*** Opening Record set ***

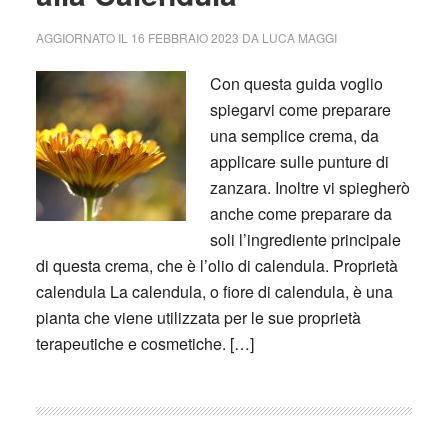
AGGIORNATO IL
16 FEBBRAIO 2023
DA
LUCA MAGGI
Con questa guida voglio
spiegarvi come preparare
una semplice crema, da
applicare sulle punture di
zanzara. Inoltre vi spiegherò
anche come preparare da
soli l’ingrediente principale
di questa crema, che è l’olio di calendula. Proprietà
calendula La calendula, o fiore di calendula, è una
pianta che viene utilizzata per le sue proprietà
terapeutiche e cosmetiche. […]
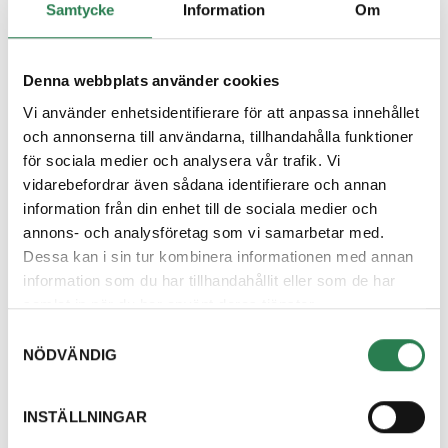
Samtycke
Information
Om
Denna webbplats använder cookies
Vi använder enhetsidentifierare för att anpassa innehållet
och annonserna till användarna, tillhandahålla funktioner
för sociala medier och analysera vår trafik. Vi
vidarebefordrar även sådana identifierare och annan
Ladda ned PDF för utskrift
information från din enhet till de sociala medier och
annons- och analysföretag som vi samarbetar med.
Dessa kan i sin tur kombinera informationen med annan
Kontaktperson
information som du har tillhandahållit eller som de har
Abdirizak Hussein
samlat in när du har använt deras tjänster.
Miljöinformatör
Samtyckesval
073-868 15 81
NÖDVÄNDIG
Mejl
INSTÄLLNINGAR
Emilia Hultman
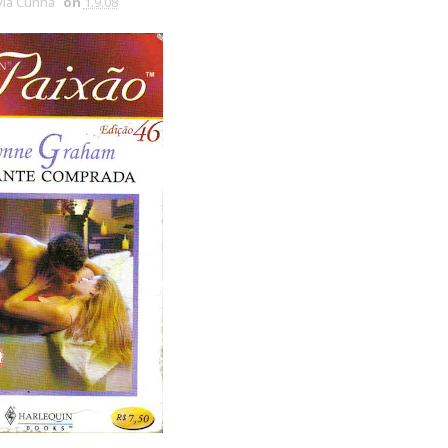
via Cunha
on
1.9.08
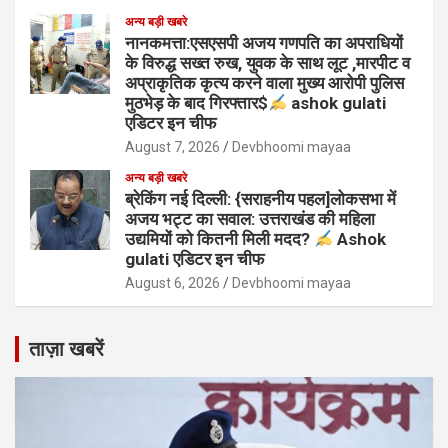
अन्य बड़ी खबरे
नानकमत्ता:एसएसपी अजय गणपति का अपराधियों
के विरुद्ध सख्त रुख, युवक के साथ लूट ,मारपीट व
अप्राकृतिक कृत्य करने वाला मुख्य आरोपी पुलिस
मुठभेड़ के बाद गिरफ्तार$
ashok gulati
एडिटर इन चीफ
August 7, 2026
Devbhoomi mayaa
अन्य बड़ी खबरे
ब्रेकिंग नई दिल्ली: {सराहनीय पहल]लोकसभा में
अजय भट्ट का सवाल: उत्तराखंड की महिला
उद्यमियों को कितनी मिली मदद?
Ashok
gulati एडिटर इन चीफ
August 6, 2026
Devbhoomi mayaa
ताज़ा खबरें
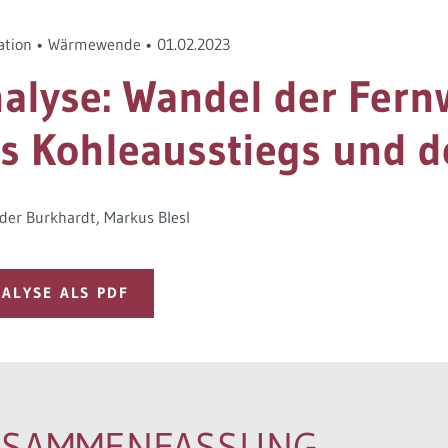
ation
•
Wärmewende
•
01.02.2023
alyse: Wandel der Fer
s Kohleausstiegs und d
der Burkhardt
Markus Blesl
ALYSE ALS PDF
USAMMENFASSUNG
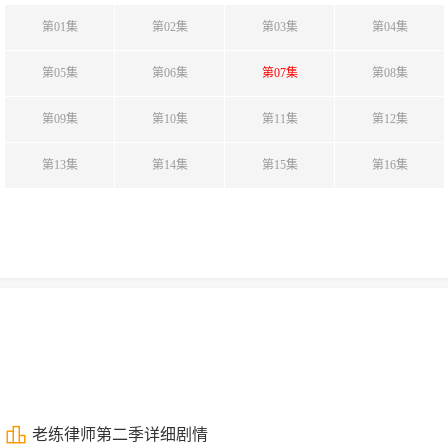
第01集
第02集
第03集
第04集
第05集
第06集
第07集
第08集
第09集
第10集
第11集
第12集
第13集
第14集
第15集
第16集
老练律师第二季详细剧情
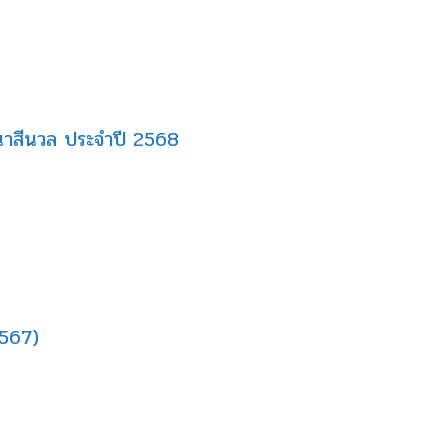
นาสีนวล ประจำปี 2568
2567)
)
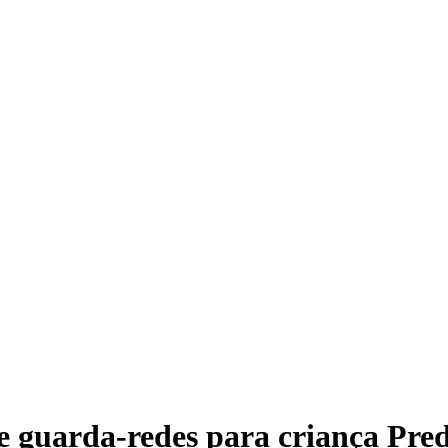
 guarda-redes para criança Pred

*** Closing Record set ***

Task goal: List each line of the entries above that contains the word "questa". Matching is case-sensitive.

Result:
Con questa guida voglio
di questa crema, che è l’olio di calendula. Proprietà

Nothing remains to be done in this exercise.